(Saved data entries)
>>>
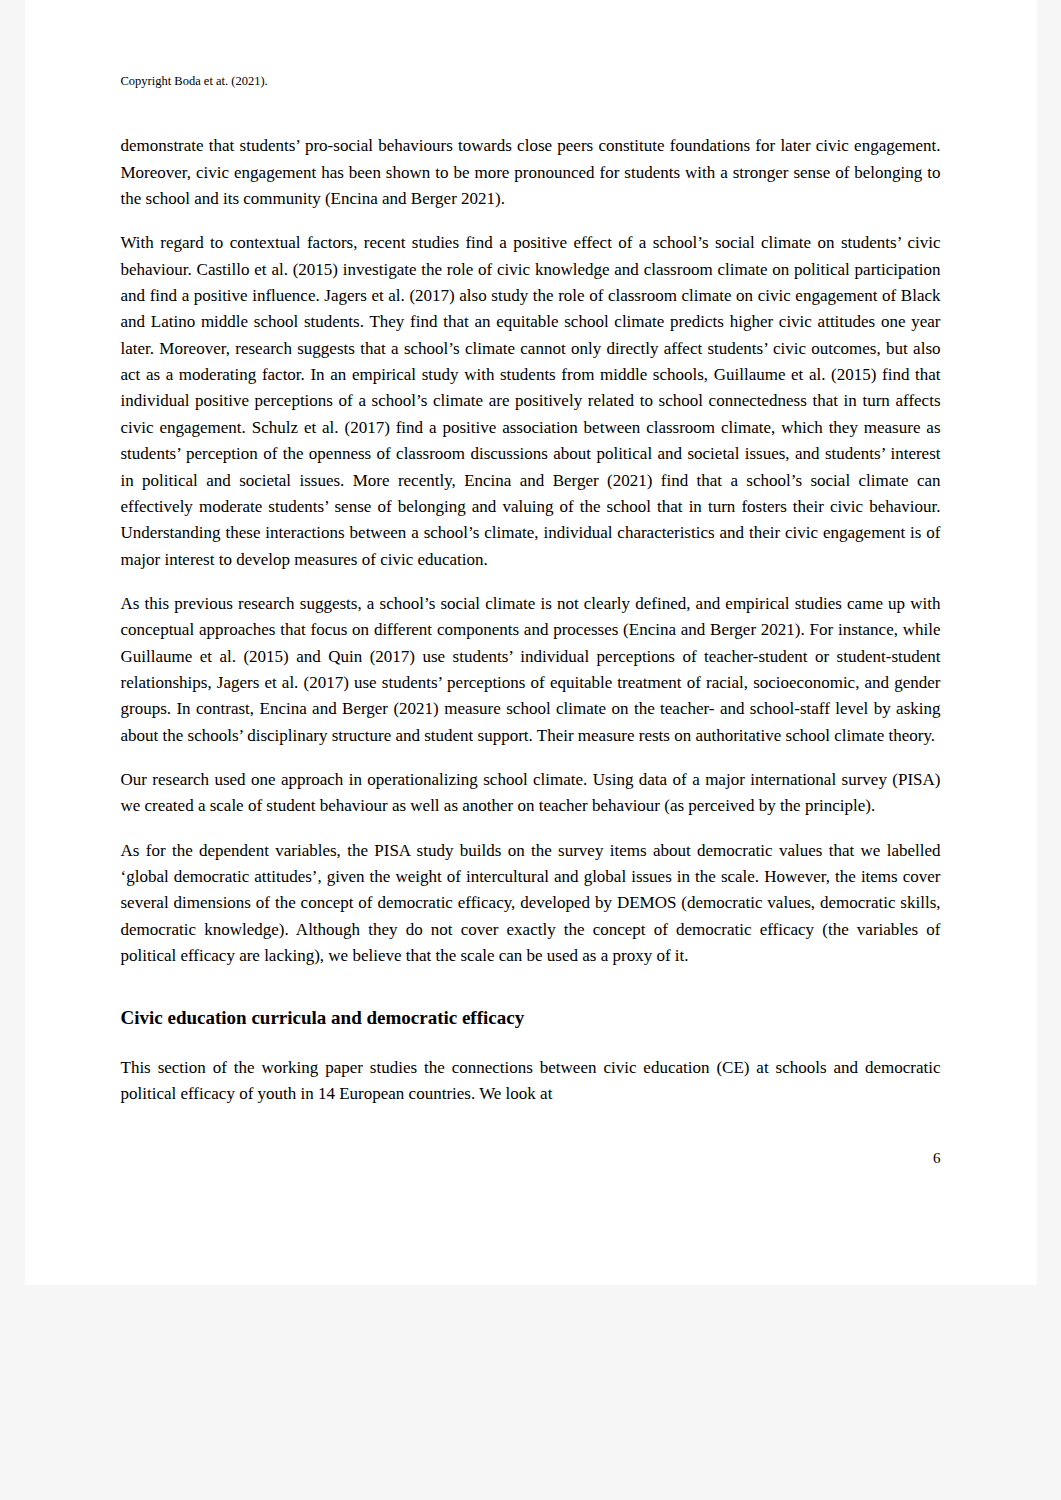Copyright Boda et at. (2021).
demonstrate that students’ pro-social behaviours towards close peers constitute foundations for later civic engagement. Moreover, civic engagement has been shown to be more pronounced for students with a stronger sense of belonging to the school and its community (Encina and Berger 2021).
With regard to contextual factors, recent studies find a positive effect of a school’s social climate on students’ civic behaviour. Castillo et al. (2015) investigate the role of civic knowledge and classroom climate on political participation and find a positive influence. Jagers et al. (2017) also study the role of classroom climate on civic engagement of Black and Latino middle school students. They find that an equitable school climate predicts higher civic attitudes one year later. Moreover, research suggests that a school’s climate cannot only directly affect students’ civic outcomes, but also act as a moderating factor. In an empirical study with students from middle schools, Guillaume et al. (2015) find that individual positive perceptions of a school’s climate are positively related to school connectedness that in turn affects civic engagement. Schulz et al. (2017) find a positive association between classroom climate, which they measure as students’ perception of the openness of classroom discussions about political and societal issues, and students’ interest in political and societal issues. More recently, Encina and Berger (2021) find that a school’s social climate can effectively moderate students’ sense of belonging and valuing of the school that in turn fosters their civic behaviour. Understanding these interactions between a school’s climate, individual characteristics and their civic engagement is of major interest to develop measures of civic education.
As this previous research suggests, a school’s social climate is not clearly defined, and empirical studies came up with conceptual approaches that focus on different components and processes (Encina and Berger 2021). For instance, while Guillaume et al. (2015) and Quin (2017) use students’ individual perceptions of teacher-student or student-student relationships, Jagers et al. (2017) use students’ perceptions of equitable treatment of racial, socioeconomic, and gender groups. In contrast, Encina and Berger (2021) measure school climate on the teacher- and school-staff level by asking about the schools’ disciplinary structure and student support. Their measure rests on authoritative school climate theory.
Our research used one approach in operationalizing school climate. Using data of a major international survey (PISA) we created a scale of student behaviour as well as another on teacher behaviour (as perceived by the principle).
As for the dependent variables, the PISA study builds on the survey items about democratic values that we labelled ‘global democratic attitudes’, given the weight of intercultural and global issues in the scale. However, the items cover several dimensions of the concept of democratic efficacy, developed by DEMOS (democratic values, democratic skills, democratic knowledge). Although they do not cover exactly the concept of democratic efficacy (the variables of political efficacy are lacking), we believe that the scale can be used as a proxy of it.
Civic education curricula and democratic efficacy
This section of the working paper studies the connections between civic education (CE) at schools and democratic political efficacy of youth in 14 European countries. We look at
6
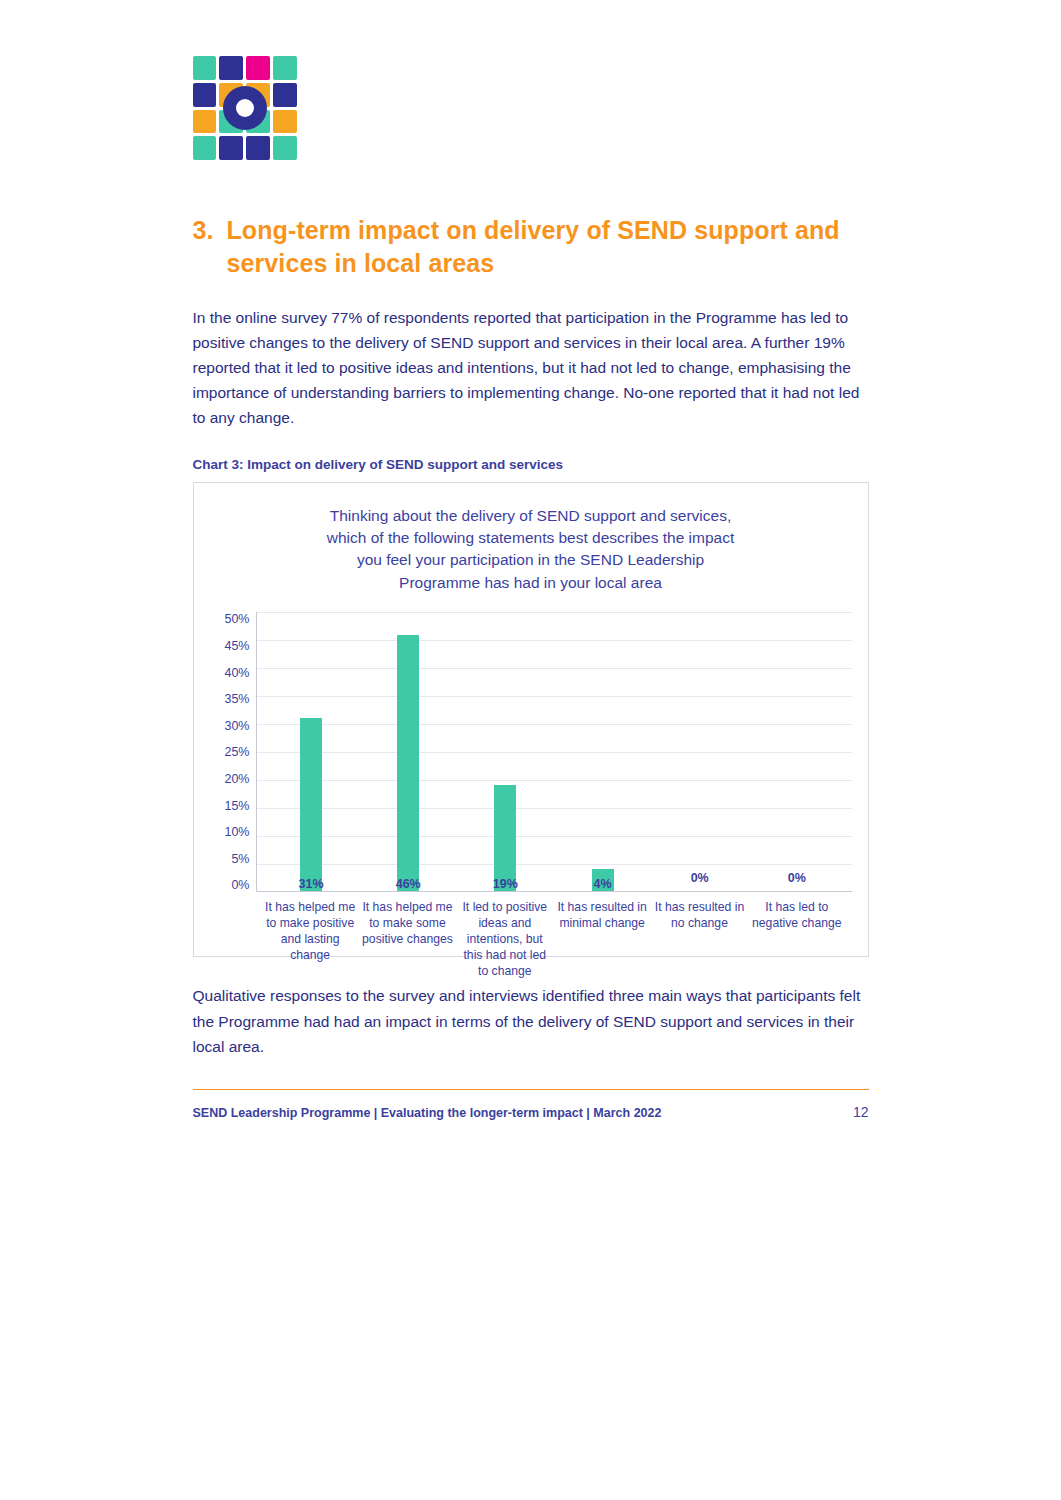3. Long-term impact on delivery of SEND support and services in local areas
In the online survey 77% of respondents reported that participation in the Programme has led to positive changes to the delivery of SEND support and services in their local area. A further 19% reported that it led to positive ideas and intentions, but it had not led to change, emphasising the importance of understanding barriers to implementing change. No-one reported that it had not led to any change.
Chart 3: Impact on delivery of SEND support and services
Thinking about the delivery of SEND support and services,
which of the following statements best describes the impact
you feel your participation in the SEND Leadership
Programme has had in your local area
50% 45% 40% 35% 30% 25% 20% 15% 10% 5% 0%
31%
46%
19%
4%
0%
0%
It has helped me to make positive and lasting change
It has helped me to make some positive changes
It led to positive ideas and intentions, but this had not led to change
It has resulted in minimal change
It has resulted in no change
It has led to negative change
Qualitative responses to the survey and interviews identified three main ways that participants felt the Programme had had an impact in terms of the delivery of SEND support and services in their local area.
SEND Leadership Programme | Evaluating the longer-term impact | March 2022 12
<<<
>>>
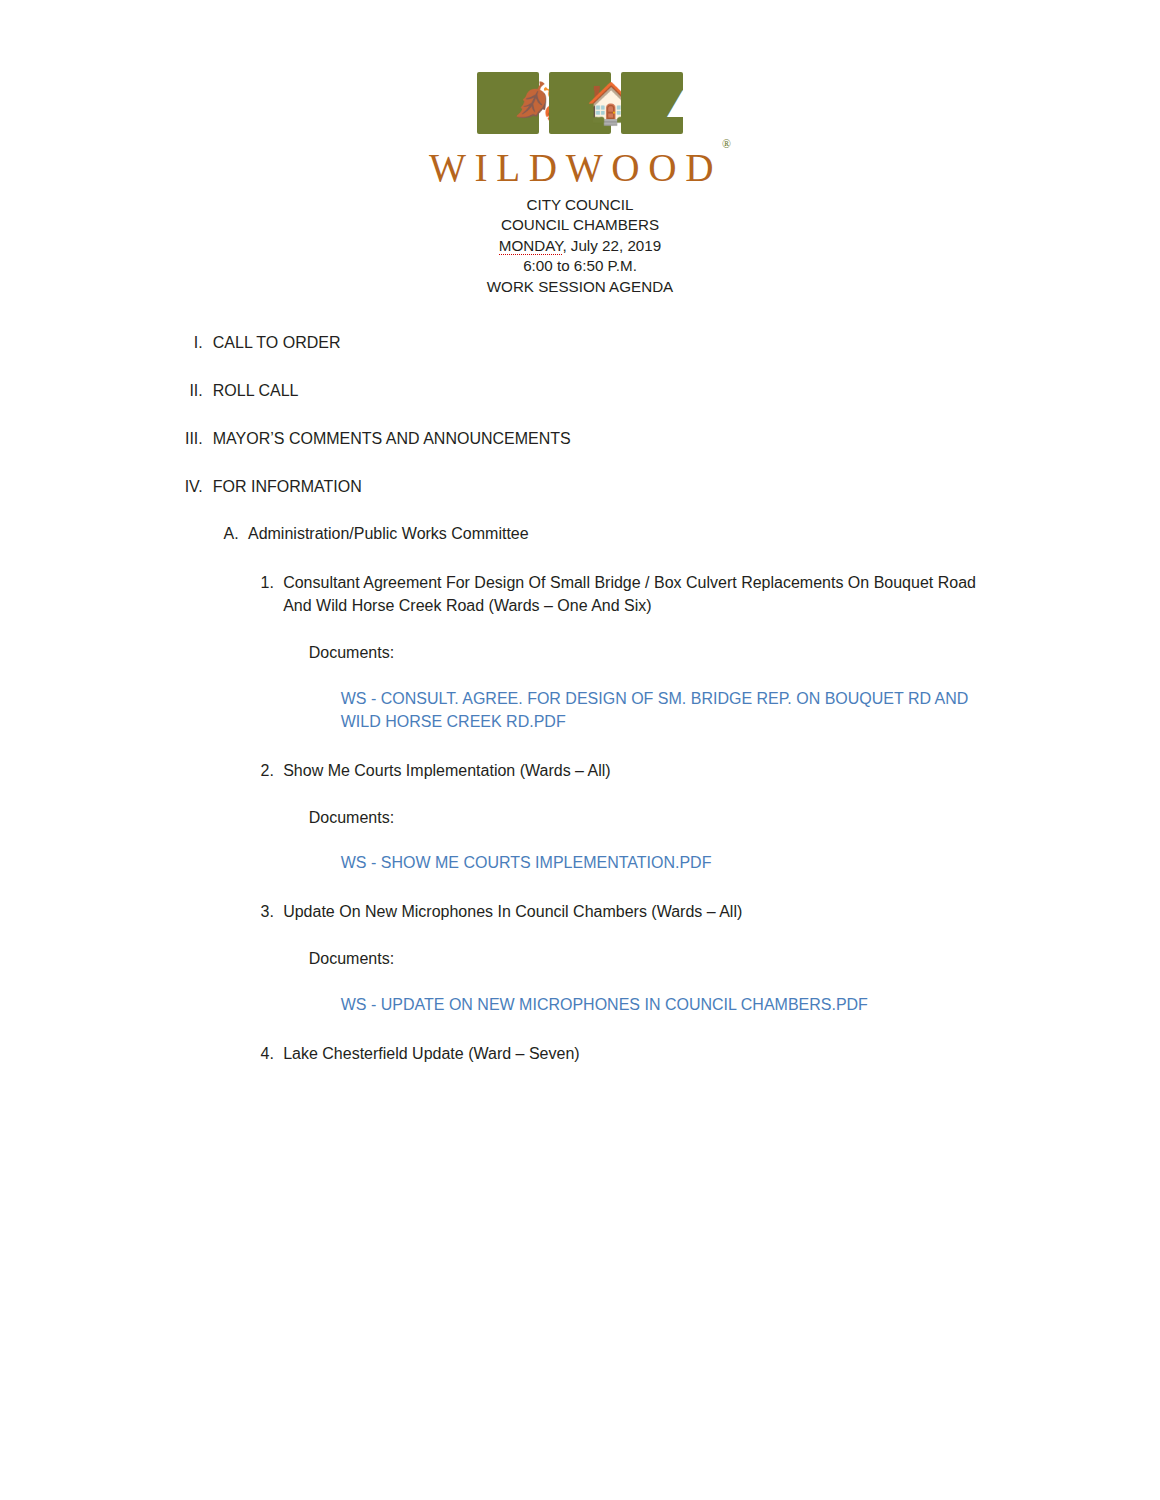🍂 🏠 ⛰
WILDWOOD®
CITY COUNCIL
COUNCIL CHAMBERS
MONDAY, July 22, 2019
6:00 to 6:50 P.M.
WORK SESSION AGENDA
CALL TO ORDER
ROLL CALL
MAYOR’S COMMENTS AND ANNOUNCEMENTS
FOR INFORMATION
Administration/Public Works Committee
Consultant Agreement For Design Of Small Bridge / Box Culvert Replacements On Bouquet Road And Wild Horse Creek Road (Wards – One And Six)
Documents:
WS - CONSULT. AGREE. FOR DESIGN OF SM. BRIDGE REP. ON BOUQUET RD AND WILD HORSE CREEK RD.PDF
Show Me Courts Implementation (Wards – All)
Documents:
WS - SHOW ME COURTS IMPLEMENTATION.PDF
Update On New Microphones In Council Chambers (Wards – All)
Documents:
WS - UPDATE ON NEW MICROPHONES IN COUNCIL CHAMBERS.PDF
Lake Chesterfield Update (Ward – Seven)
<<<
Work item
From the records above, return exactly the lines running from the one that contains "Civic education curricula" down to the one that contains "It has helped me to make positive", both included, without any pictures.

Answer to this exercise
Civic education curricula and democratic efficacy
This section of the working paper studies the connections between civic education (CE) at schools and democratic political efficacy of youth in 14 European countries. We look at
6
3. Long-term impact on delivery of SEND support and services in local areas
In the online survey 77% of respondents reported that participation in the Programme has led to positive changes to the delivery of SEND support and services in their local area. A further 19% reported that it led to positive ideas and intentions, but it had not led to change, emphasising the importance of understanding barriers to implementing change. No-one reported that it had not led to any change.
Chart 3: Impact on delivery of SEND support and services
Thinking about the delivery of SEND support and services,
which of the following statements best describes the impact
you feel your participation in the SEND Leadership
Programme has had in your local area
50% 45% 40% 35% 30% 25% 20% 15% 10% 5% 0%
31%
46%
19%
4%
0%
0%
It has helped me to make positive and lasting change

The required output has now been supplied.